What the task asks
Substitute "lignivores" for every occurrence of "xylophages" in each listing below, and reproduce the lines with everything else left unchanged.

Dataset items
● ● ● ●
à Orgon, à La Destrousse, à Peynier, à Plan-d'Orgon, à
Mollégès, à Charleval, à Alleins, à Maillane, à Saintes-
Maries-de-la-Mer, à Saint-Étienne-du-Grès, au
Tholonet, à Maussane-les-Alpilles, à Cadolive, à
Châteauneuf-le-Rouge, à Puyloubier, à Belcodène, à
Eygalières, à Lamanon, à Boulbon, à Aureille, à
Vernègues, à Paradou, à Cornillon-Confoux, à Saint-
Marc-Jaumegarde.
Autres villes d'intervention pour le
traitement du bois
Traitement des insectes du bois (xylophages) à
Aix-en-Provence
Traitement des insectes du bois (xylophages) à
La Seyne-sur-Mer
● ● ● ●
Solution to the problem
à Orgon, à La Destrousse, à Peynier, à Plan-d'Orgon, à
Mollégès, à Charleval, à Alleins, à Maillane, à Saintes-
Maries-de-la-Mer, à Saint-Étienne-du-Grès, au
Tholonet, à Maussane-les-Alpilles, à Cadolive, à
Châteauneuf-le-Rouge, à Puyloubier, à Belcodène, à
Eygalières, à Lamanon, à Boulbon, à Aureille, à
Vernègues, à Paradou, à Cornillon-Confoux, à Saint-
Marc-Jaumegarde.
Autres villes d'intervention pour le
traitement du bois
Traitement des insectes du bois (lignivores) à
Aix-en-Provence
Traitement des insectes du bois (lignivores) à
La Seyne-sur-Mer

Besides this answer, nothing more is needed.